* **Exercise requirements**: The records follow. Copy them exactly, but omit the pictures.

* **Data**:
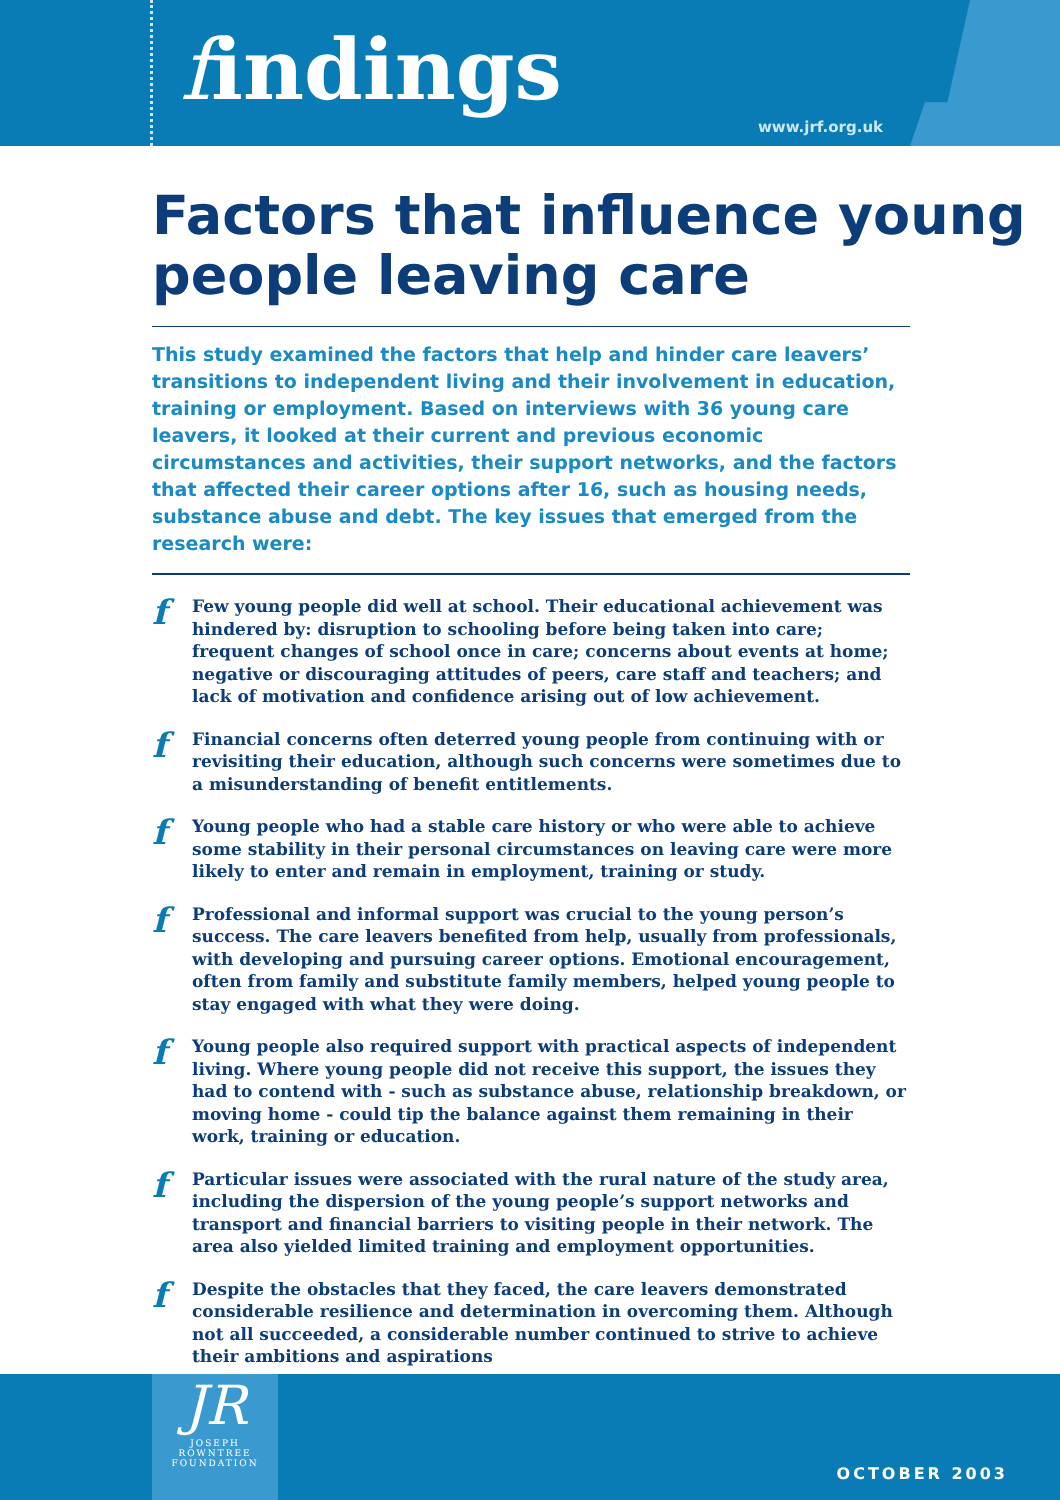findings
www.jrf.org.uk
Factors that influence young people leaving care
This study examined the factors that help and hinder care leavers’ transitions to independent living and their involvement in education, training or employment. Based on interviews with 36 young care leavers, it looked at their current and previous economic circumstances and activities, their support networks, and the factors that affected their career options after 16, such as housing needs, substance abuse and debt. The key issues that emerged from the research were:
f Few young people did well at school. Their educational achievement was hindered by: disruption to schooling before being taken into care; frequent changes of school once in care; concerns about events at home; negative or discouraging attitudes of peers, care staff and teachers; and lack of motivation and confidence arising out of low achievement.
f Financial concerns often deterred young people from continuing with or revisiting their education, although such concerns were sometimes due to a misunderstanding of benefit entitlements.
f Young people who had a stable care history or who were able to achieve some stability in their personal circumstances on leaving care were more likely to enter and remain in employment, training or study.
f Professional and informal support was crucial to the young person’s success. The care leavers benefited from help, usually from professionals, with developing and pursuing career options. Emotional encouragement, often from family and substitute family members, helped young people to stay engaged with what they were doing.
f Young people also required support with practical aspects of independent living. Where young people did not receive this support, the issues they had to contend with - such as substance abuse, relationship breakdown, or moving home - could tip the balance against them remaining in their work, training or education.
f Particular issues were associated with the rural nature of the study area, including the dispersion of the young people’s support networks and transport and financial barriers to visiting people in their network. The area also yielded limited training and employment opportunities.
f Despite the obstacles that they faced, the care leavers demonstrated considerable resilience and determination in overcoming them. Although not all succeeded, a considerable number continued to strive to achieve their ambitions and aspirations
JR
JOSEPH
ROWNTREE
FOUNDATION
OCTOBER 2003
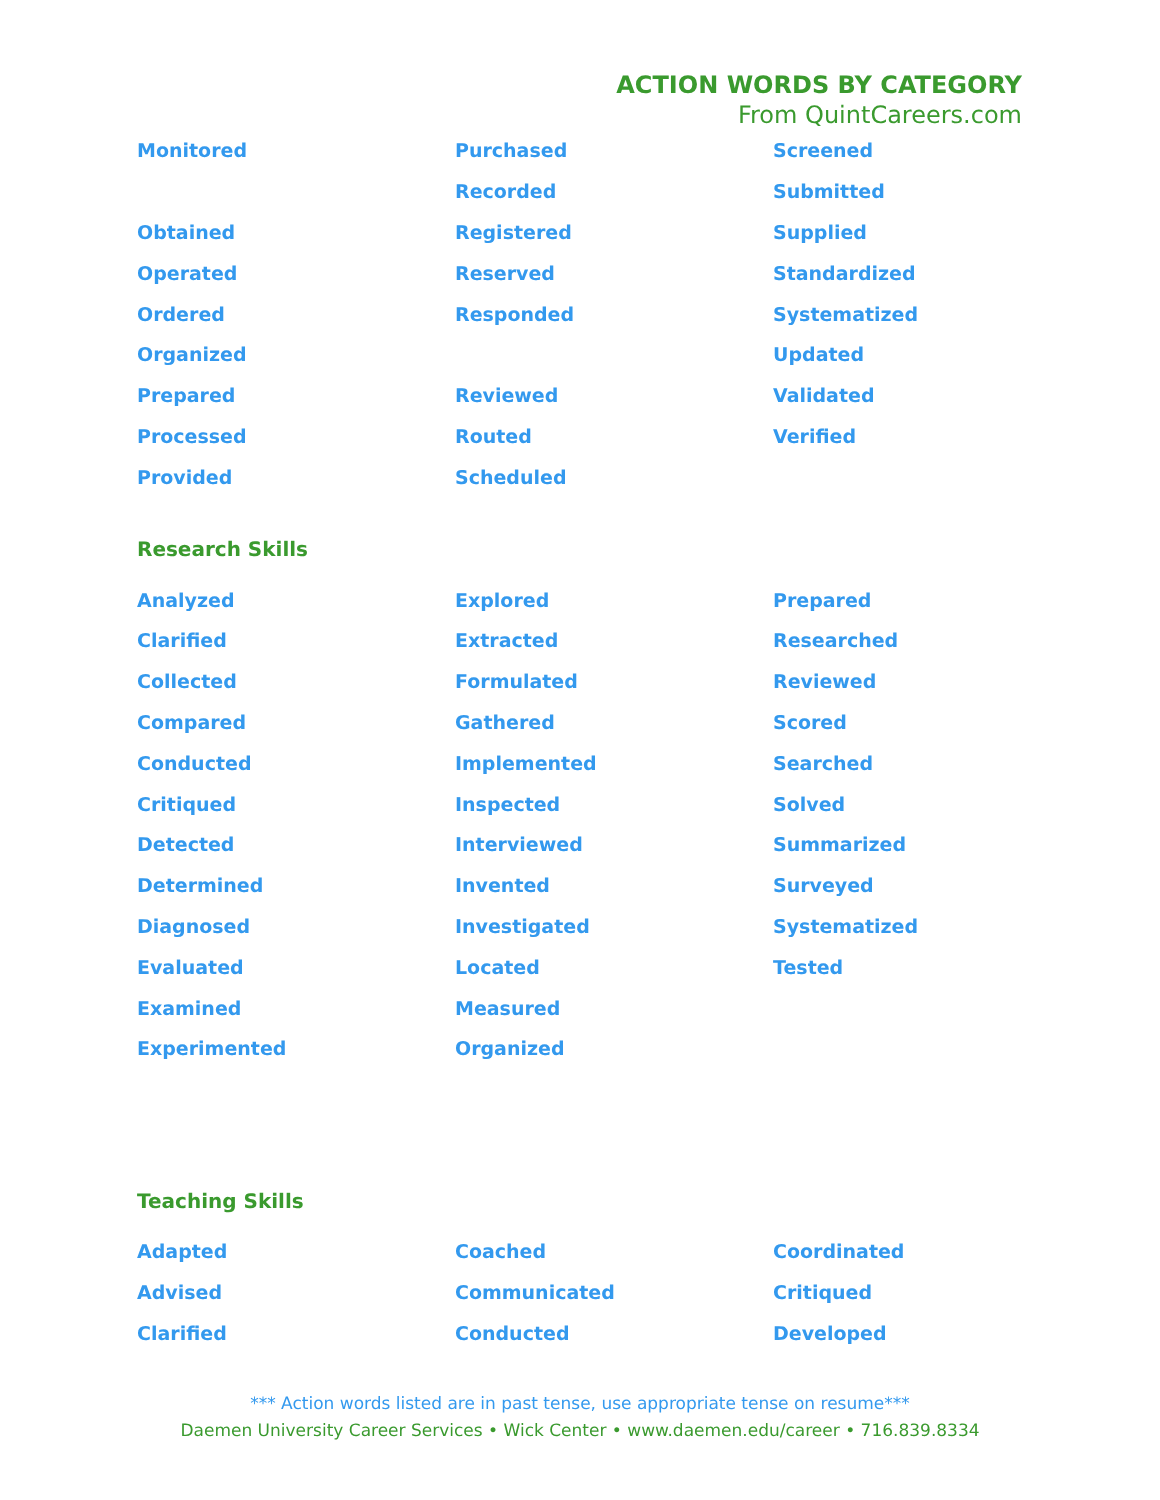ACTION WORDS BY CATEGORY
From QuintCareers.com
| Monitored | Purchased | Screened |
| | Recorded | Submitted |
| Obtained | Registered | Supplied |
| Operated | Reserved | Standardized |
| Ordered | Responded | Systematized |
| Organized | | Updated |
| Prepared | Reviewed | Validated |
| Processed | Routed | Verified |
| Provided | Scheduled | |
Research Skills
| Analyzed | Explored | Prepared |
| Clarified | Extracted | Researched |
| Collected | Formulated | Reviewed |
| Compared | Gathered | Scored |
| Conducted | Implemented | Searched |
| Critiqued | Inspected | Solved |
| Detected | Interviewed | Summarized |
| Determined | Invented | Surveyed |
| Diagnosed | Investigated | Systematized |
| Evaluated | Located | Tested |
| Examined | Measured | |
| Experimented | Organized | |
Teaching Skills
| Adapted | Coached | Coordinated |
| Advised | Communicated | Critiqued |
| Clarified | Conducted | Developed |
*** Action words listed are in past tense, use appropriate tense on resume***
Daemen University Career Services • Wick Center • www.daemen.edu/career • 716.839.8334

* **Exercise result**:
findings
www.jrf.org.uk
Factors that influence young people leaving care
This study examined the factors that help and hinder care leavers’ transitions to independent living and their involvement in education, training or employment. Based on interviews with 36 young care leavers, it looked at their current and previous economic circumstances and activities, their support networks, and the factors that affected their career options after 16, such as housing needs, substance abuse and debt. The key issues that emerged from the research were:
f Few young people did well at school. Their educational achievement was hindered by: disruption to schooling before being taken into care; frequent changes of school once in care; concerns about events at home; negative or discouraging attitudes of peers, care staff and teachers; and lack of motivation and confidence arising out of low achievement.
f Financial concerns often deterred young people from continuing with or revisiting their education, although such concerns were sometimes due to a misunderstanding of benefit entitlements.
f Young people who had a stable care history or who were able to achieve some stability in their personal circumstances on leaving care were more likely to enter and remain in employment, training or study.
f Professional and informal support was crucial to the young person’s success. The care leavers benefited from help, usually from professionals, with developing and pursuing career options. Emotional encouragement, often from family and substitute family members, helped young people to stay engaged with what they were doing.
f Young people also required support with practical aspects of independent living. Where young people did not receive this support, the issues they had to contend with - such as substance abuse, relationship breakdown, or moving home - could tip the balance against them remaining in their work, training or education.
f Particular issues were associated with the rural nature of the study area, including the dispersion of the young people’s support networks and transport and financial barriers to visiting people in their network. The area also yielded limited training and employment opportunities.
f Despite the obstacles that they faced, the care leavers demonstrated considerable resilience and determination in overcoming them. Although not all succeeded, a considerable number continued to strive to achieve their ambitions and aspirations
JR
JOSEPH
ROWNTREE
FOUNDATION
OCTOBER 2003
ACTION WORDS BY CATEGORY
From QuintCareers.com
| Monitored | Purchased | Screened |
| | Recorded | Submitted |
| Obtained | Registered | Supplied |
| Operated | Reserved | Standardized |
| Ordered | Responded | Systematized |
| Organized | | Updated |
| Prepared | Reviewed | Validated |
| Processed | Routed | Verified |
| Provided | Scheduled | |
Research Skills
| Analyzed | Explored | Prepared |
| Clarified | Extracted | Researched |
| Collected | Formulated | Reviewed |
| Compared | Gathered | Scored |
| Conducted | Implemented | Searched |
| Critiqued | Inspected | Solved |
| Detected | Interviewed | Summarized |
| Determined | Invented | Surveyed |
| Diagnosed | Investigated | Systematized |
| Evaluated | Located | Tested |
| Examined | Measured | |
| Experimented | Organized | |
Teaching Skills
| Adapted | Coached | Coordinated |
| Advised | Communicated | Critiqued |
| Clarified | Conducted | Developed |
*** Action words listed are in past tense, use appropriate tense on resume***
Daemen University Career Services • Wick Center • www.daemen.edu/career • 716.839.8334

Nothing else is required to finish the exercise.